Funny story! A few years after I fell in love with this album I played some festival shows in Australia alongside another favorite band of mine, Millencolin. One night at a fest after-party, I saw the singer of Millencolin standing next right outside the bar. I felt bold and introduced myself as a fellow musician and longtime fan. We engaged in small chit chat. I knew that Millencolin were from Sweden, so I had excitedly asked him if he listened to the Radio Dept. (also from Sweden and have been at it for quite some time). Do you know what he said??? “…No.” That conversation pretty much wrapped up then and there. 

2

Some Kind of Cadwallader, Algernon Cadwallader

I’m realizing through this exercise that I achieve different benefits from specific records that I favor in the collection, this one in particular delivers a sure shot, supercharged dose of happiness to my dopamine receptors. Algernon has always impressed me since the get-go. Full disclosure, they happen to be friends and from the neighborhood, but that plays zero part in securing this coveted No. 2 spot. Just a solid bonus! I’ve had the pleasure of seeing Algernon Cadwallader perform everywhere from Gazebos and VFWs to the finest Philadelphia stages over the years. They have always struck me as one of the most uniquely original modern punk bands of my generation, not just locally but globally! These guys are undisputed trendsetters. I hear their influence in countless bands who came to follow. They nail this signature combination of glass sharp dueling guitar tones and heady rhythms juxtaposing one of the most on-point raw, guttural vocalists in the game who also manages to display impressive pitch control. Perhaps the most naturally “cool” bands I’ve come to know and love. They’ve never taken themselves too seriously or compromised their style to serve mainstream audiences. Always retaining their magic and integrity every step the way. 
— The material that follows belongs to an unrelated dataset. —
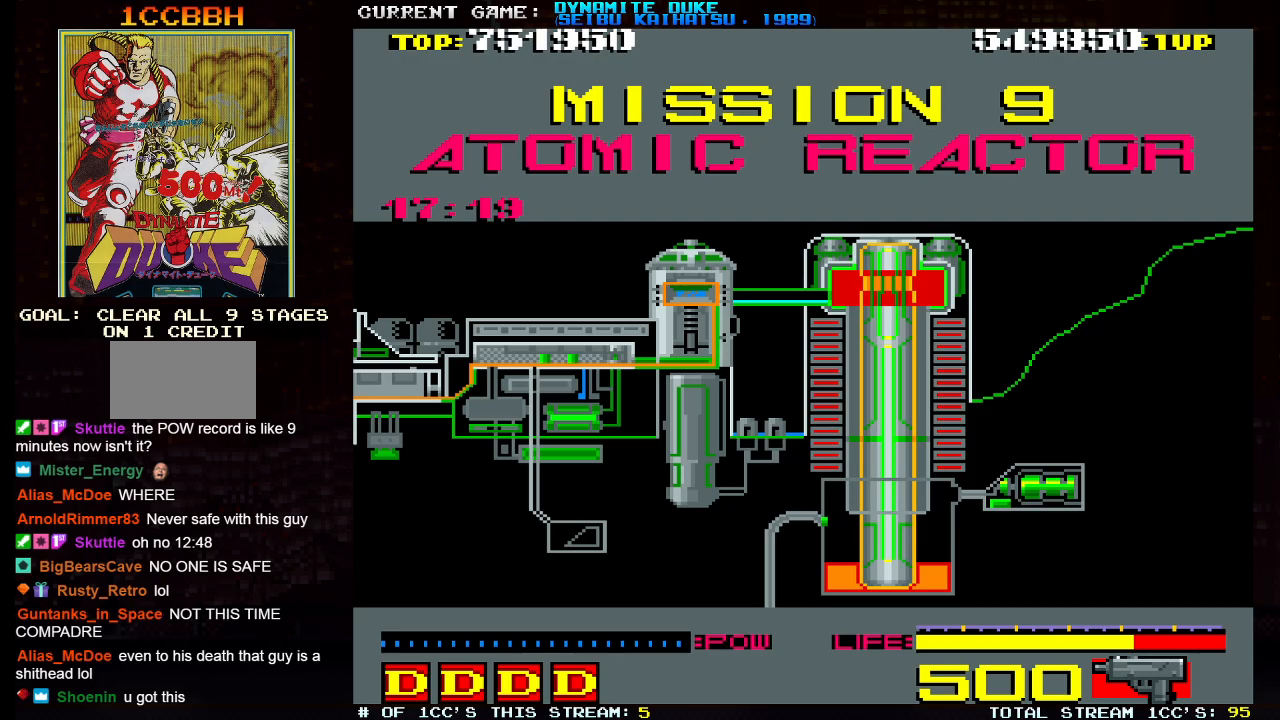
Gameplay with a controller (arcade stick); each line is a JSON object with the inputs held at the frame after it. "events" lists button and stick changes between this image and that frame as [ms after this image, input, new state], when the widget could be followed in between. Not read: L3 R3.
{"buttons": [], "left_stick": "down-left", "events": []}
This debut album, Some Kind Of Cadwallader, felt like a classic punk piece to my ears upon first listen. Equal parts airtight performances with just enough scrappy rambunctious energy equating to a brilliant sonic roistering. The moment I heard the gang hook erupt “Oh man, it’s taken me over!” on Track 2, I knew this LP would be a mainstay of the music collection. Big fun-in-the-sun, skateboards-by-the-beach kind of music. I only recently started looking up the words I was previously unable to decipher by ear and I can now confirm the lyrical wit is by all accounts unmatched! 

A beautiful coincidence. Early into dating my now wife a decade ago I visited her apartment in her home state of Texas. I was thumbing through her record collection and was joyously surprised to discover that she also owns and loves this Algernon record. Now we have two copies in our home! Kismet!

3

You Fail Me, Converge 

This is the unequivocally heaviest record I’ve ever heard by my absolute favorite heavy band. Listening to Converge music is not typically a shared experience for me. This is the only album of my five picks that I’m ashamed to say I don’t own on vinyl, for the sole reason I fear I would likely disrupt my loved ones in the household if I amplified this pummeling masterpiece through the living room speakers. (My wife has affectionately referred to this as “dude music.”) Therefore this is a bigtime headphones and solo car ride album for this dude. I am a runner. Not a fast one, but I do run often. I’ve timed myself repeatedly and I can scientifically say with confidence NO ONE MAKES ME RUN FASTER than Converge (by a huge margin!). This album is the perfect example of brutal sonic violence with unmatched rhythmic intelligence and relentless intensity within the punk universe. 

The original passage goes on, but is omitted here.